■ **EXERCISE OBJECTIVE**: Show every line in the records below that contains the word "output".

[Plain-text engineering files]
+++

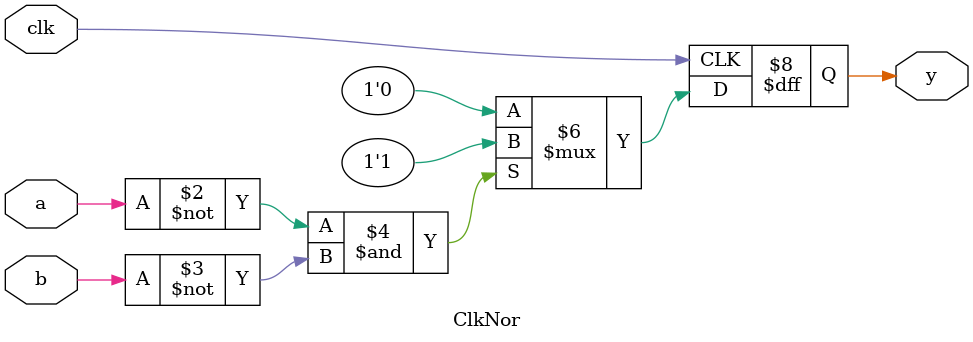
<source format=sv>
module ClkNor(
    input clk,
    input a,
    input b, 
    output reg y
);
    reg a_nor_b;
    
    always @(posedge clk) begin
        // 计算中间结果
        a_nor_b = ~a & ~b;
        
        // 基于中间结果确定输出
        if (a_nor_b)
            y <= 1'b1;
        else
            y <= 1'b0;
    end
endmodule
</source>
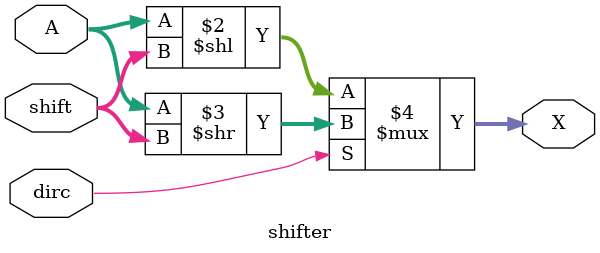
<source format=v>
module shifter (input wire [7:0]A, input wire [2:0]shift,
                input wire dirc, output wire [7:0]X);
  assign X = (dirc == 1'b0) ? (A << shift):(A >> shift);
endmodule
</source>
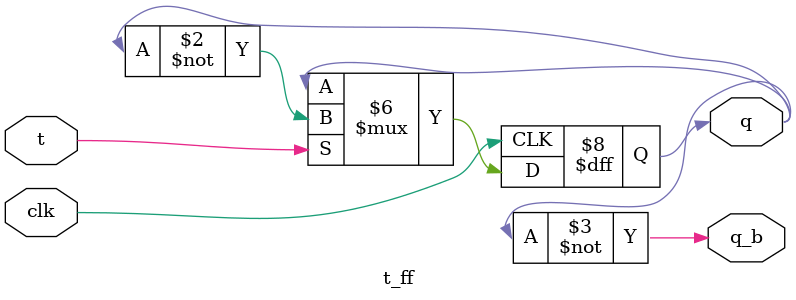
<source format=v>
`timescale 1ns / 1ps

module t_ff (
    input t,
    input clk,
    output reg q,
    output q_b
);
    initial q = 0;  // Optional: for simulation purposes

    always @(posedge clk)
     begin
        if (t)
            q <= ~q;
        else
            q <= q;  // Hold state
    end
    assign q_b = ~q;
endmodule


</source>
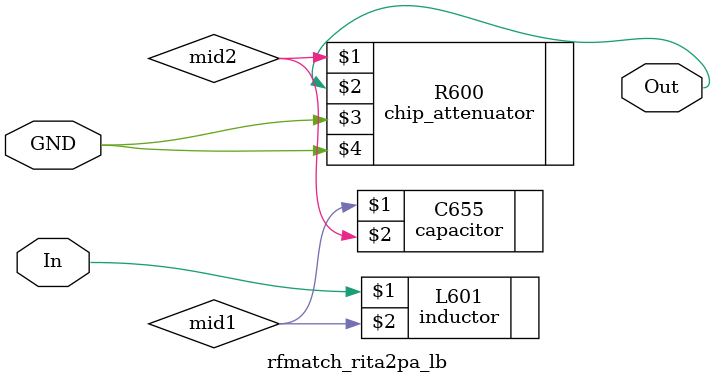
<source format=v>
/* RF Tx path from Rita to PA, low bands */

module rfmatch_rita2pa_lb (In, Out, GND);

input In;
output Out;
input GND;

wire mid1, mid2;

inductor L601 (In, mid1);
capacitor C655 (mid1, mid2);
chip_attenuator R600 (mid2, Out, GND, GND);

endmodule

</source>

+++

■ **EXERCISE ANSWER**:
    output reg y
                input wire dirc, output wire [7:0]X);
    output reg q,
    output q_b
output Out;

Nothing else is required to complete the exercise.